USS Theodore Roosevelt

Coming Home to San Diego

City News Service

After more than six months of duty in the Middle East, the aircraft carrier USS Theodore Roosevelt on Tuesday began the voyage to San Diego — its new home port, according to the Navy.

As part of the journey, the “Big Stick” this week will take part in an exercise with Japanese and Indian forces in the Bay of Bengal.

During the Middle East deployment, air squadrons aboard the Roosevelt conducted more than 1,800 combat sorties against Islamic State targets in Iraq and Syria, racking up 10,600 flight hours for the crews.

“The entire Big Stick and Carrier Air Wing 1 team did a phenomenal job throughout this deployment,” said Capt. Craig Clapperton, the Roosevelt’s commanding officer.

“They exceeded every expectation, but I think the most impressive accomplishments were their lethality and effectiveness in combat operations and their impressive ability to operate at the very edge of human performance in a brutal environment with such precision day in and day out,” Clapperton said.

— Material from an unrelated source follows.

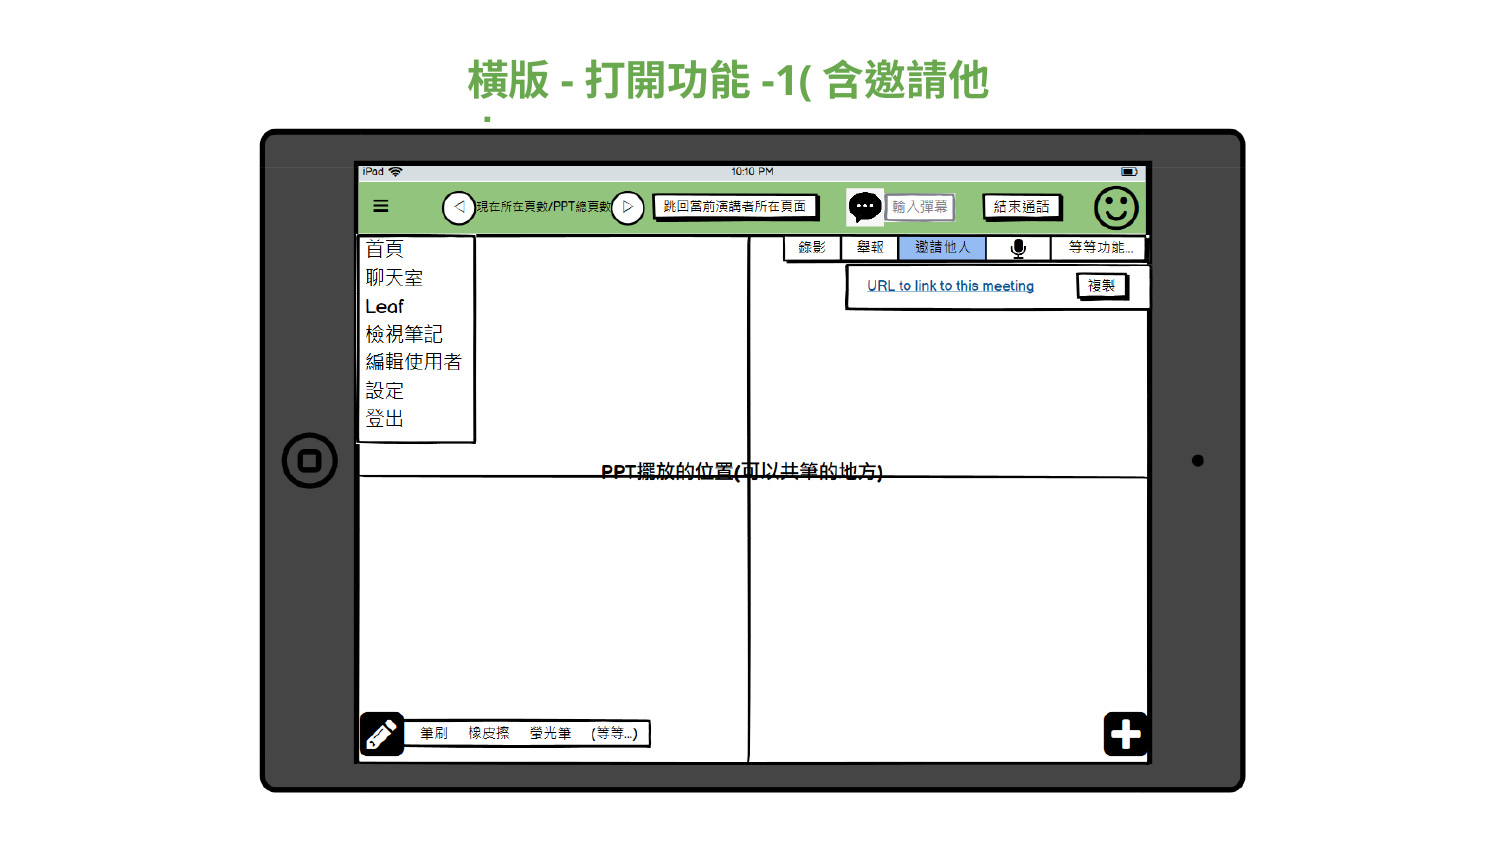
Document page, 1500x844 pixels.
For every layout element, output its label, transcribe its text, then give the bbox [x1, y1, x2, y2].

list 橫版-打開功能-1(含邀請他人) 邀請他人 [452, 30, 1048, 121]
picture [250, 122, 1250, 794]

Since most of each crew will remain at their home base, not with their ship, the Navy expects to save around $41 million in personnel transfer costs.

With the Roosevelt gone, the U.S. will experience a rare gap of two or three months without a flattop in the Middle East. The USS Harry Truman is the next aircraft carrier scheduled to go to the region, but it just recently completed exercises that certified the vessel as ready to deploy, according to the U.S. Naval Institute.

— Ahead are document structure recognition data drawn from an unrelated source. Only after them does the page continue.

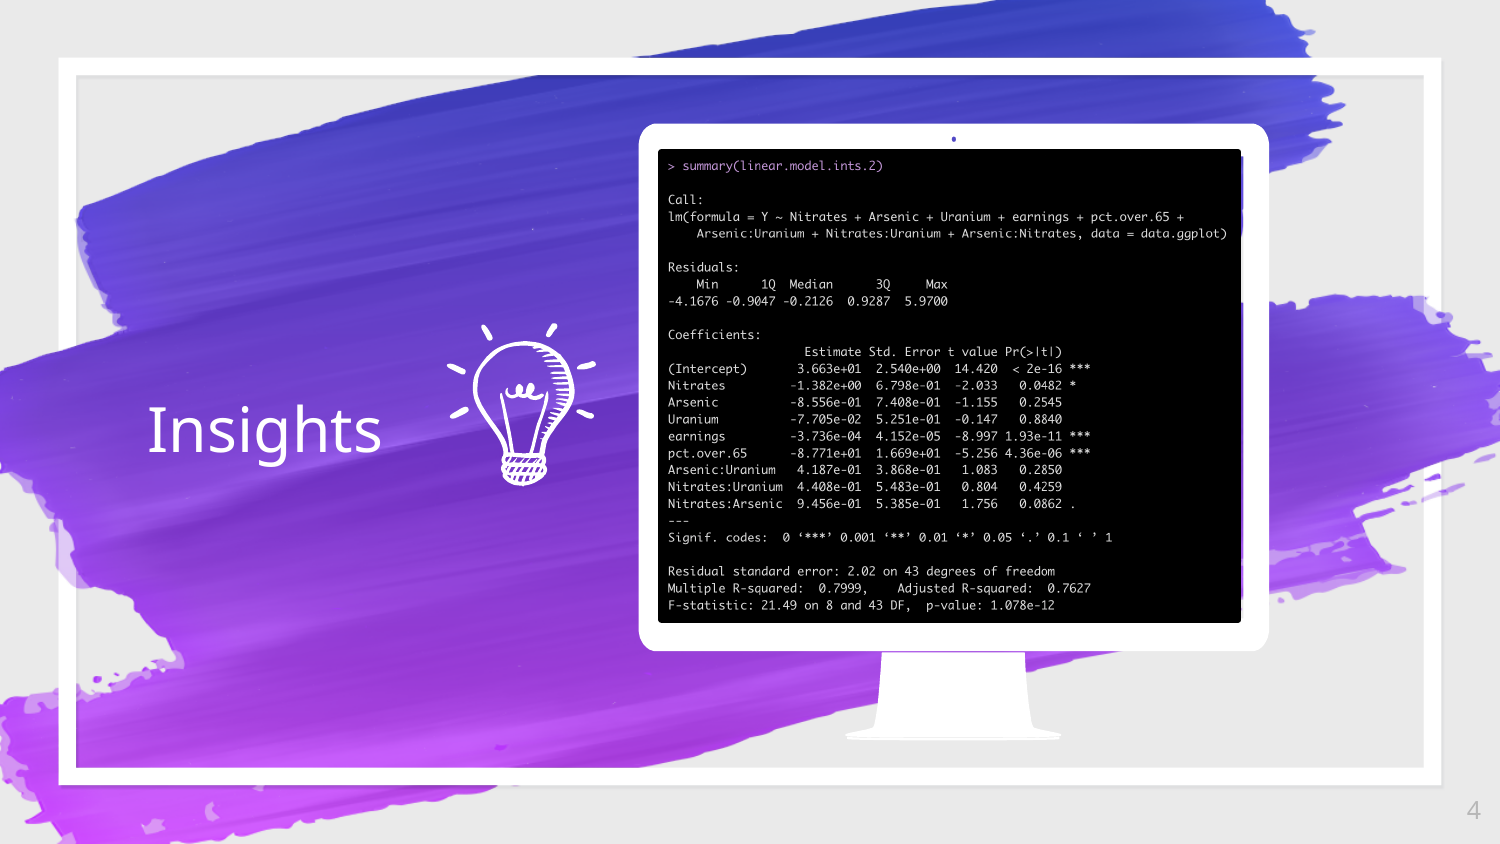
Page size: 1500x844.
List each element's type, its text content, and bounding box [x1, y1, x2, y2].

slide_number ‹#› [1391, 779, 1482, 844]
list Insights [147, 78, 612, 766]
text_box [638, 123, 1270, 741]
text_box [576, 409, 594, 419]
picture [0, 0, 1500, 844]
text_box [545, 323, 558, 338]
text_box [481, 324, 493, 341]
text_box [577, 361, 596, 370]
text_box [449, 406, 469, 419]
text_box [472, 341, 575, 487]
text_box [446, 363, 466, 375]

The Big Stick left its previous home port of Norfolk, Va., March 11.

It’s the final piece of the puzzle as the Navy shifts around three flattops. The USS Ronald Reagan left San Diego after 11 years for a new home in Japan, and the USS George Washington was sent to Virginia, where its nuclear power plant will be refueled.

Retired Navy Captain to Lead

San Diego Military Advisory Council

The San Diego Military Advisory Council today named Capt. Randy Bogle (USN, Ret.) as the nonprofit organization’s newest executive director, relieving Capt. Larry Blumberg (USN, Ret.),who will retire at the end of this year.

The announcement comes after a nationwide search to replace Blumberg, its founding executive director of 10 years.

“We knew it was going to be very difficult to find someone to replace Larry.

He has been a strong and long-standing leader in our defense and military communities — everyone knows him,” said Jamie Moraga, immediate past president of the organization and chair of the committee charged with finding Blumberg’s replacement. “Randy is more than qualified and well positioned to begin where Larry will leave his legacy — and continue to grow SDMAC.”

The transition period will begin immediately, with Bogle expected to fully take the reins in mid-December.

Earlier this month, SDMAC’s board of directors voted on next year’s slate of officers:

Ward Wilson of Boeing, 2016 president; Capt. Dennis DuBard (USN, Ret.) of General Dynamics NASSCO, vice president/2017 president-elect; Rear Adm. Mark Balmert (USN, Ret.) of BAE Systems, secretary; and Dan Adams of Wells Fargo, treasurer.

La Jolla Institute Appoints

New Faculty Member

Pandurangan Vijayanand

Pandurangan Vijayanand

Pandurangan Vijayanand (Vijay), M.D., has been appointed to the position of associate professor in the Division of Vaccine Discovery at the La Jolla Institute for Allergy and Immunology, the institute announced today.

The institute said Vijayanand brings to bear the full power of new and innovative genomics tools to understand, diagnose and treat pulmonary disease such as asthma, lung cancer and infectious disease. His laboratory has developed a number of techniques to study the molecular profiles of circulating and airway immune cells from patients with asthma and other diseases, using fewer cells than was possible previously. This makes it easier to obtain sufficient material for detailed genetic studies.

“With landmark funding for his work, we are delighted to secure Vijay’s appointment here at the La Jolla Institute,” says Mitch Kronenberg, Ph.D., president and chief scientific officer of the La Jolla Institute. “Vijay is a very accomplished physician-scientist who, in addition to a distinct and powerful skill set, brings a unique perspective to biomedical research that is inspired by his frontline experience caring for patients. We are fortunate to have him as a member of our faculty.”